- HOW TO COMPLETE THIS TASK: Only these lines of the data below are wanted: the one with "neck: (541, 578)", the one with "left back paw: (655, 666)", and any lines between them, each repeated exactly.

───── MATERIAL TO PROCESS ─────

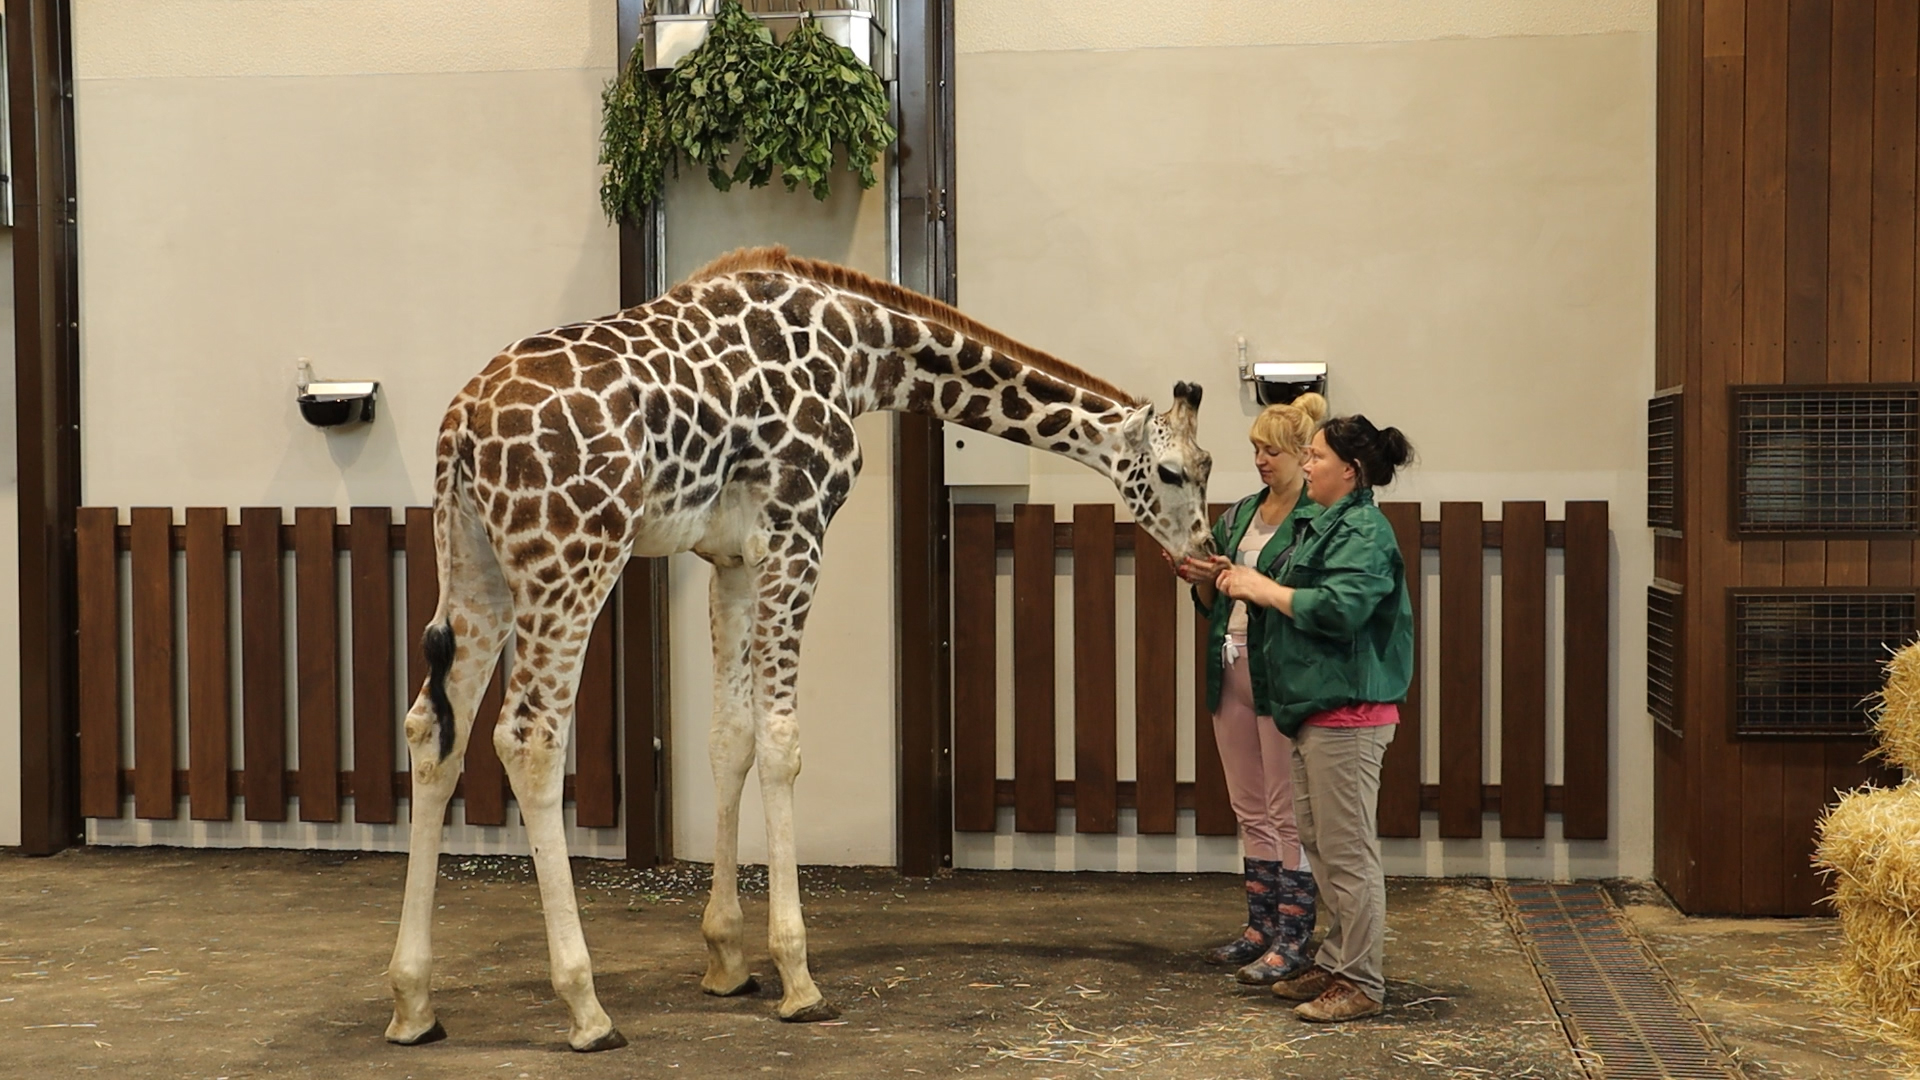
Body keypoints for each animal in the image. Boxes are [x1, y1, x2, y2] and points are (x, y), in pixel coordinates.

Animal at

─────
───── MATERIAL TO PROCESS ─────

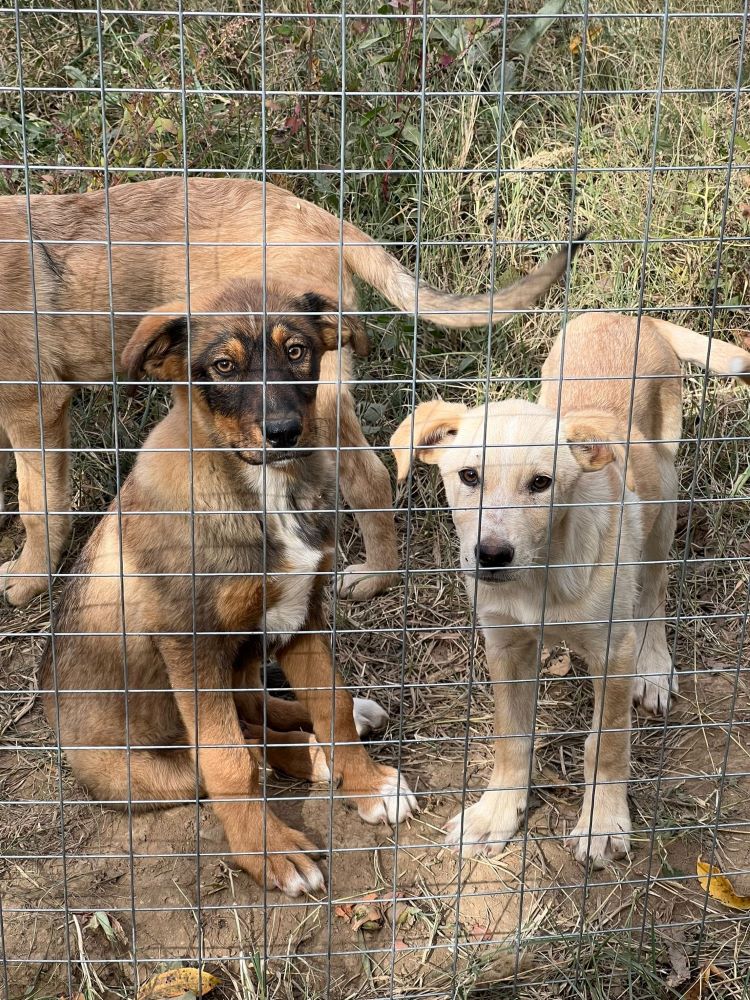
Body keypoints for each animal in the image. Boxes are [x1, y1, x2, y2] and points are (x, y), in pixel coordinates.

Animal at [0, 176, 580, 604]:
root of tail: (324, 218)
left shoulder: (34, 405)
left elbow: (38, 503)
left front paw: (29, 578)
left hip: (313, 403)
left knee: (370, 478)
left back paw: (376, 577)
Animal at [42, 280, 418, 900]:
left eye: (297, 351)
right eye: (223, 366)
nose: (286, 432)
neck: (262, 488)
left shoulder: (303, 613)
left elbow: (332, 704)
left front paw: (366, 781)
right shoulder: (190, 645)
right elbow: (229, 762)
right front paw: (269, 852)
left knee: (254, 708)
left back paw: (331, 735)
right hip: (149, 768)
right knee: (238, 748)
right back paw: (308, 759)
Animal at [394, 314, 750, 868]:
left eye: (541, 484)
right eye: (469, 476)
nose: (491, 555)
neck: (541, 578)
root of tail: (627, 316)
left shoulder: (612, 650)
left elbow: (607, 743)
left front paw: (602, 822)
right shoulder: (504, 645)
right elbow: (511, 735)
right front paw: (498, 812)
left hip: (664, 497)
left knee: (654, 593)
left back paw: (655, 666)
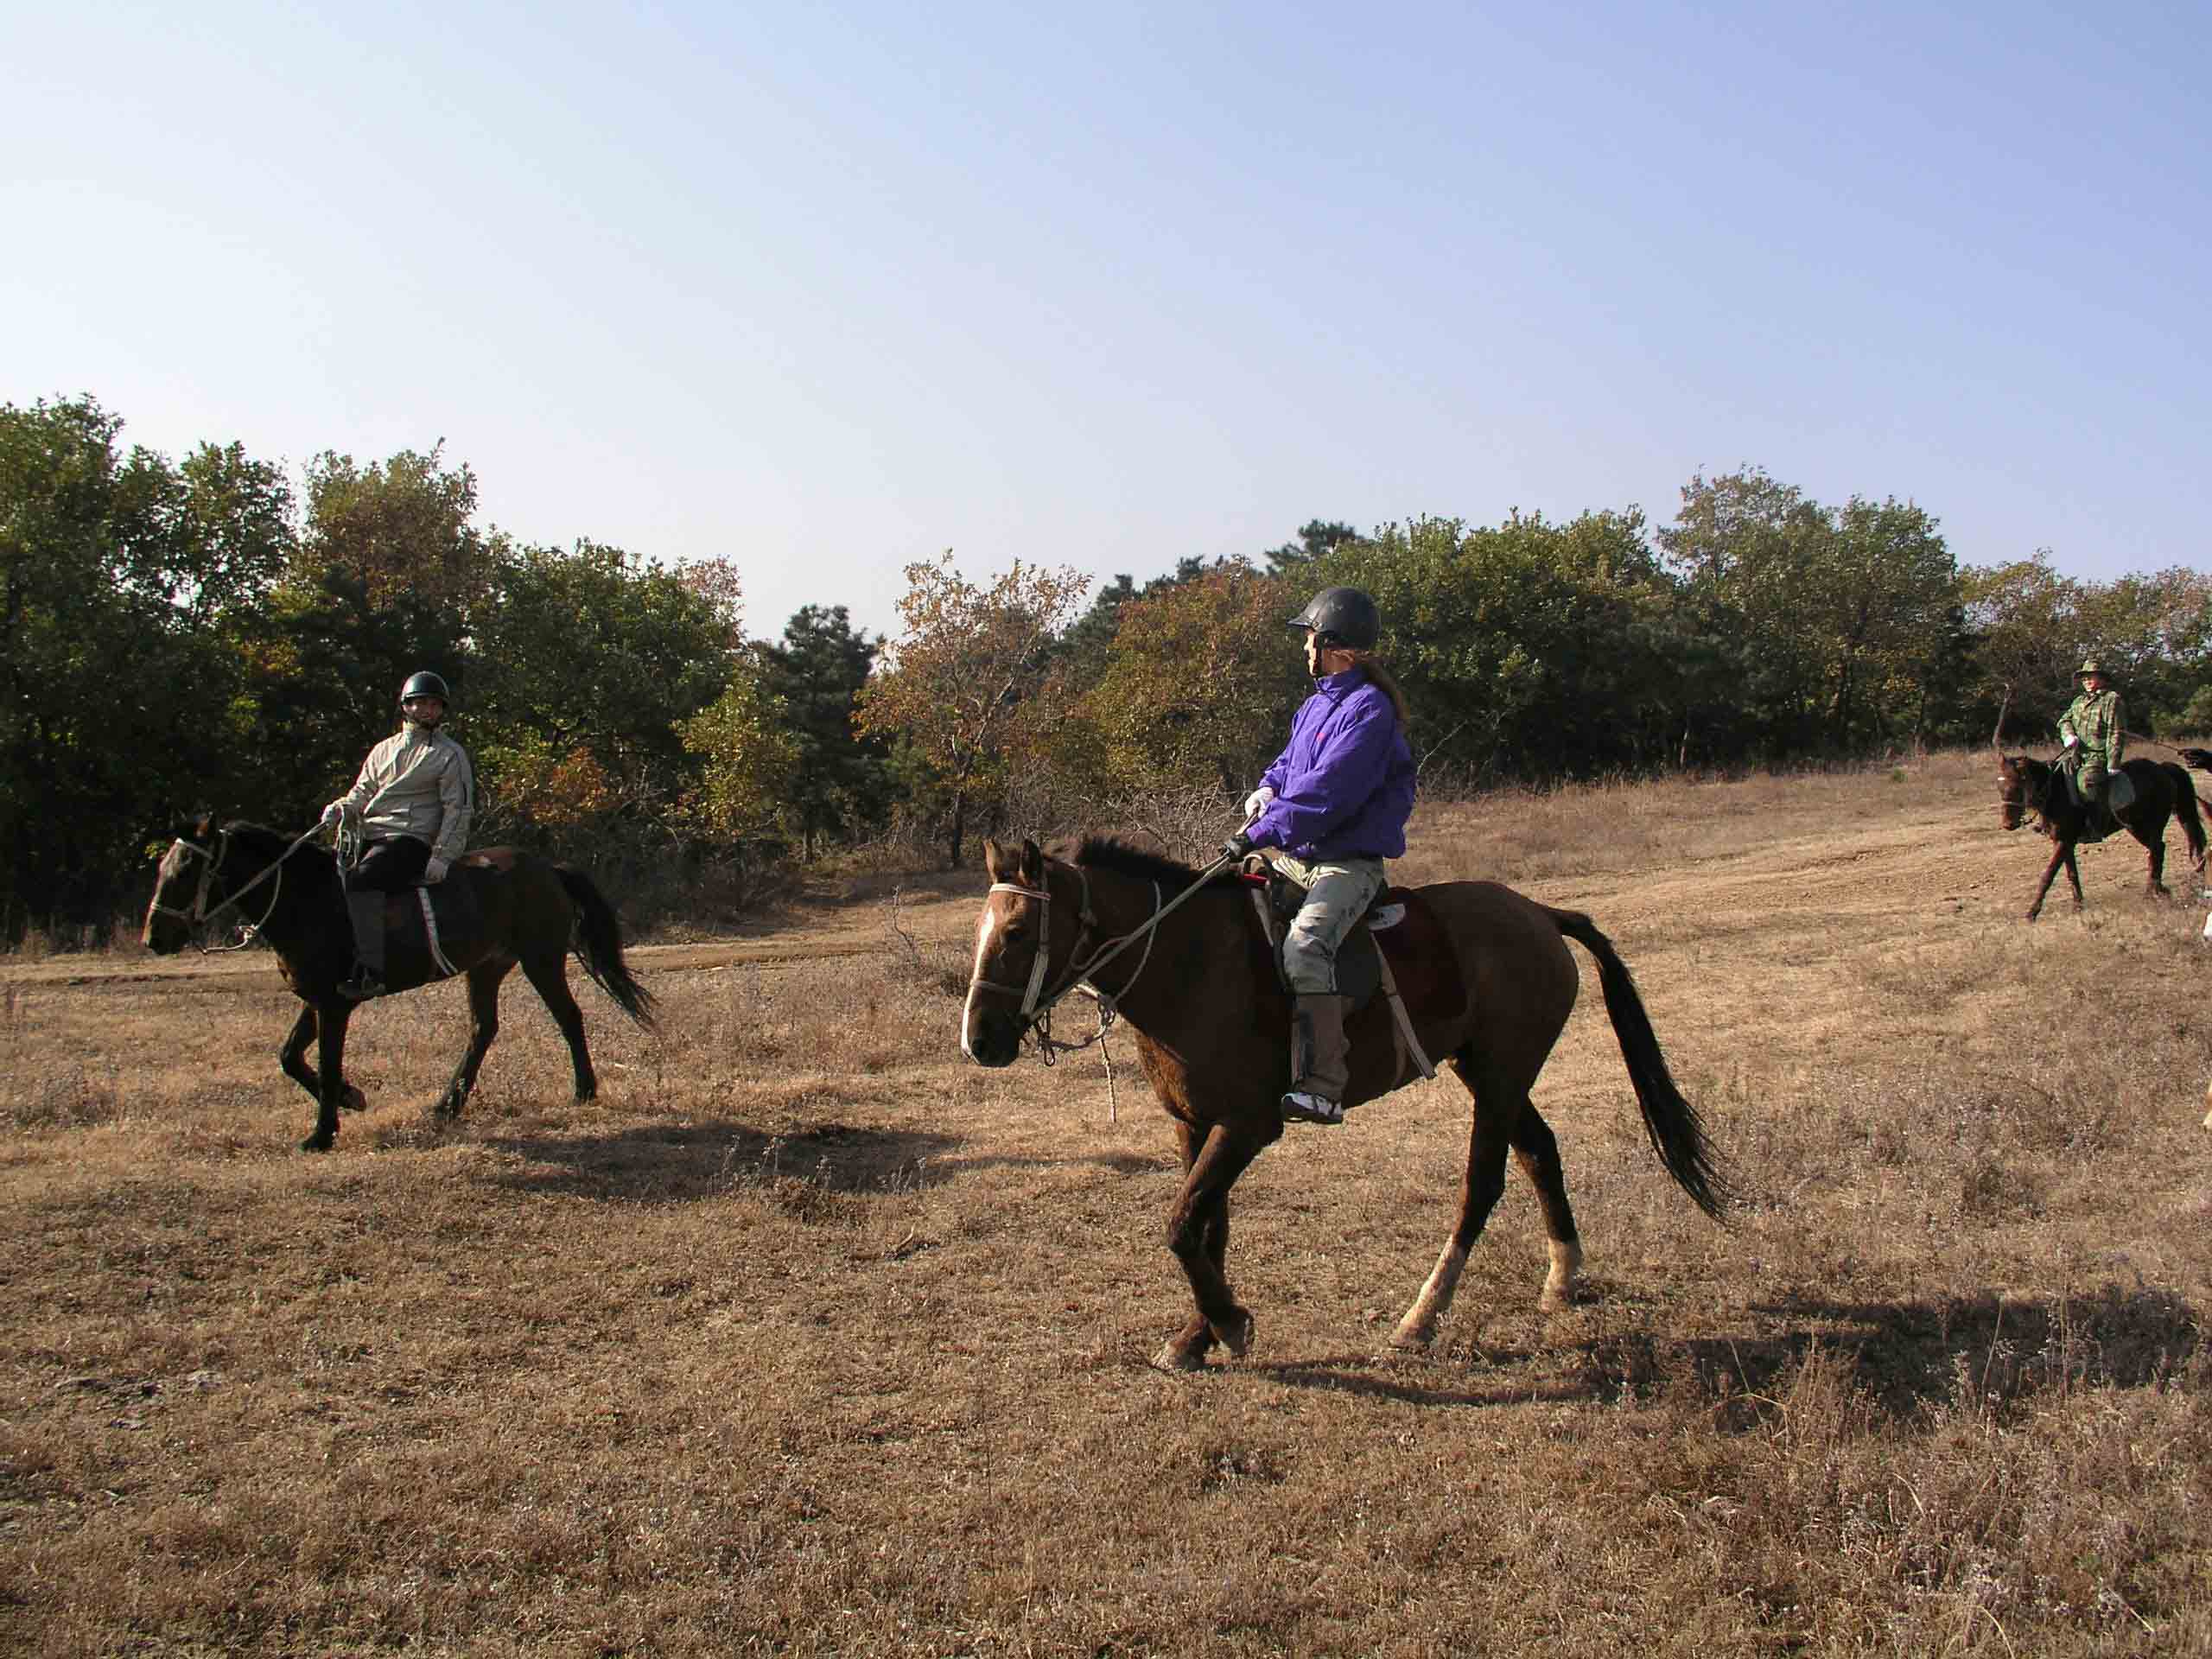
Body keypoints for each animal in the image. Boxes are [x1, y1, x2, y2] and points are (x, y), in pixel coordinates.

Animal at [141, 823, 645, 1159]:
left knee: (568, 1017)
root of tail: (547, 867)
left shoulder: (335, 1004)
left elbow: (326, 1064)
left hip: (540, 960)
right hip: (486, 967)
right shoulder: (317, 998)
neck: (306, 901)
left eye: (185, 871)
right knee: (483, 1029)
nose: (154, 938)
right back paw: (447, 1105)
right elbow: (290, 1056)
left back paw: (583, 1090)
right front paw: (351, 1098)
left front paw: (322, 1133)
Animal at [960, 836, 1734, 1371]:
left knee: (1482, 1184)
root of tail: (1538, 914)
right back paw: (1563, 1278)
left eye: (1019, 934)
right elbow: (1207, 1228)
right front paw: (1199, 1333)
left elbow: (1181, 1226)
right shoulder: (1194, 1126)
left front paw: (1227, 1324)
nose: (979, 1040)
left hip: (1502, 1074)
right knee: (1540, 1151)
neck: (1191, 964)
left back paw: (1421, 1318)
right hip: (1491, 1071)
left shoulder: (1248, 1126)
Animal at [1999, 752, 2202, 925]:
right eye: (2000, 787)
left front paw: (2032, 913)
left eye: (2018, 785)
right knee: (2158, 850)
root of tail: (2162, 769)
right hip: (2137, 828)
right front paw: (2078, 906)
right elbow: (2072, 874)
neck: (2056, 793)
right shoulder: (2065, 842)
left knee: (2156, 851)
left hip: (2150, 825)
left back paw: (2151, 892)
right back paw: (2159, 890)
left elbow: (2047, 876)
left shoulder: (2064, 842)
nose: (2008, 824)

─────
───── MATERIAL TO PROCESS ─────

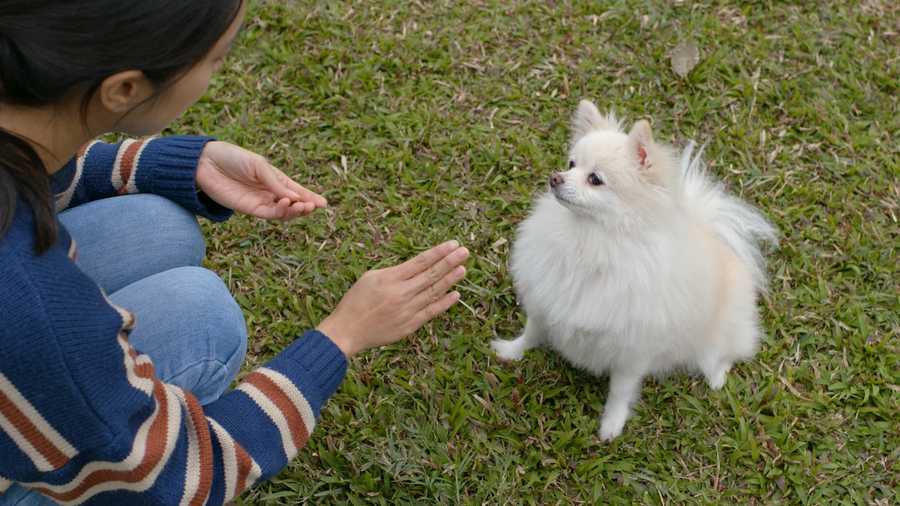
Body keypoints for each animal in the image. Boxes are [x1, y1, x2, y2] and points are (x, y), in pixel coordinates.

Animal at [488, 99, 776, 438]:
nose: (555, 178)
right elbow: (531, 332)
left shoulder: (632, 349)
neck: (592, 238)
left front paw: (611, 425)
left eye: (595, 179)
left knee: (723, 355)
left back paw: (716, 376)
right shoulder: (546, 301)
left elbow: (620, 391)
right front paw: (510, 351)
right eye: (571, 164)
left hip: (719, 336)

─────

- EXERCISE SOLUTION:
neck: (541, 578)
root of tail: (627, 316)
left shoulder: (612, 650)
left elbow: (607, 743)
left front paw: (602, 822)
right shoulder: (504, 645)
right elbow: (511, 735)
right front paw: (498, 812)
left hip: (664, 497)
left knee: (654, 593)
left back paw: (655, 666)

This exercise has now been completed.